Exercise requirements
According to the text on the video dataset's results, which commercial model scored highest on CoarseHOIScore, and what was its score?

Document text: Begin

The primary contribution of this work is the dataset rather than the models. When fine-tuning T2V models to validate the dataset's efficacy, the native training strategies of each model are utilized (such as the original training loss of CogVideoX-5B).

Key Experimental Results

Main Results

Metric Data
Dataset Scale 1.1 million+ video clips
Video Duration 2,200+ hours in total
Resolution \(\ge\) 720p
Average Caption Length 153.8 words (WebVid-10M: 12.0, Panda-70M: 13.2)
Object Categories 15,000+
Interaction Action Categories 7,000+
Fine-tuned CogVideoX-5B CoarseHOIScore Close to the level of the commercial software Kling 1.5
Best Commercial Model (Kling 1.5) CoarseHOIScore 42.72%
Best Open-Source Model (CogVideoX-5B) CoarseHOIScore 32.84%
Hailuo CoarseHOIScore 39.56%
Dreamina CoarseHOIScore 36.36%
Number of Evaluation Prompts 306 (musical instruments, vehicles, kitchenware, etc.)
Manual Verification Time 7 annotators \(\times\) 8 weeks

Highlights & Insights

  1. First Million-Scale HOI Video Generation Dataset: It fills the data gap in HOI within the T2V field, with all videos verified manually.

Document text: End
Supplied information: Begin

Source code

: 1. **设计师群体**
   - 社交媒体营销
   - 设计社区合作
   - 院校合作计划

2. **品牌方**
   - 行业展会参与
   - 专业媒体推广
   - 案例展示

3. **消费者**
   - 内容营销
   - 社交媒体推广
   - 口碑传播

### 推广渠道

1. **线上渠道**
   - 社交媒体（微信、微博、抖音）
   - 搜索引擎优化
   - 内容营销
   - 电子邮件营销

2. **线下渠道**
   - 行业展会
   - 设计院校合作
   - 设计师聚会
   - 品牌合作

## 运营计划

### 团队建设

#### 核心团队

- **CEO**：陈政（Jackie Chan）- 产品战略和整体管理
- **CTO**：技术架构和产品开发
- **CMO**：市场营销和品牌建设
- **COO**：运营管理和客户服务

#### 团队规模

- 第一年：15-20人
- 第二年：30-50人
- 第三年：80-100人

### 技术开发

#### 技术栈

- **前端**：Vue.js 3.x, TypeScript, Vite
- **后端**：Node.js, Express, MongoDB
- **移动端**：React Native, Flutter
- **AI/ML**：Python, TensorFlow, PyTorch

Supplied information: End

Response to this task
Kling 1.5, with a CoarseHOIScore of 42.72%.